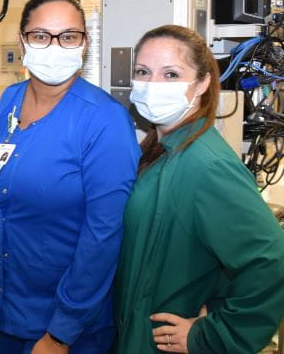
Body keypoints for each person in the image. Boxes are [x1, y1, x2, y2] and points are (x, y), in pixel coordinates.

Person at [0, 0, 141, 354]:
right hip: (6, 309)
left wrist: (61, 332)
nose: (54, 46)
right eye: (40, 36)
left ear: (84, 43)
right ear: (22, 41)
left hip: (66, 325)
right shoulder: (9, 100)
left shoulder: (104, 119)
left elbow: (104, 234)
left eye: (68, 36)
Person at [114, 25, 284, 353]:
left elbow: (271, 262)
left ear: (203, 82)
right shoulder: (161, 149)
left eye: (171, 74)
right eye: (143, 72)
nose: (152, 85)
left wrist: (210, 335)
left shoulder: (206, 165)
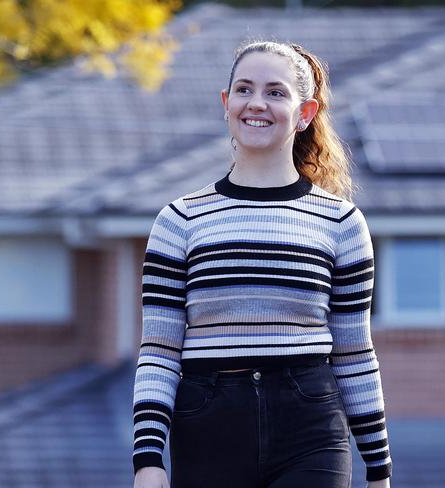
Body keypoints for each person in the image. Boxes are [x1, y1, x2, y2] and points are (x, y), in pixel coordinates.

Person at [132, 40, 392, 488]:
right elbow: (158, 351)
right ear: (226, 103)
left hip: (310, 425)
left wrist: (379, 469)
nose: (257, 103)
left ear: (305, 113)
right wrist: (148, 458)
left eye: (276, 92)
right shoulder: (179, 221)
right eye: (245, 89)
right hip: (208, 426)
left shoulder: (342, 222)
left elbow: (354, 352)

============

▶ _Task_
Search the material for the string "elbow" and return each line that has it.

▶ _Expected answer_
left elbow: (104, 234)
left elbow: (271, 262)
right elbow: (158, 351)
left elbow: (354, 352)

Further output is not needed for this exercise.